[Data records Boundary: Start]

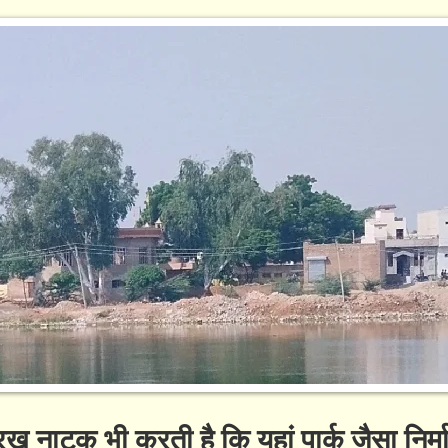
 नाटक भी करती है कि यहां पार्क जैसा निर्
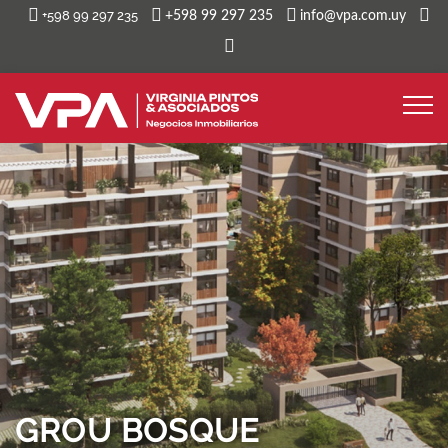
+598 99 297 235
+598 99 297 235
info@vpa.com.uy
GROU BOSQUE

[Data records Boundary: End]

Task requirements » The preceding listing is to be restated word for word, with every picture omitted.

Task result »
 नाटक भी करती है कि यहां पार्क जैसा निर्
+598 99 297 235
+598 99 297 235
info@vpa.com.uy
GROU BOSQUE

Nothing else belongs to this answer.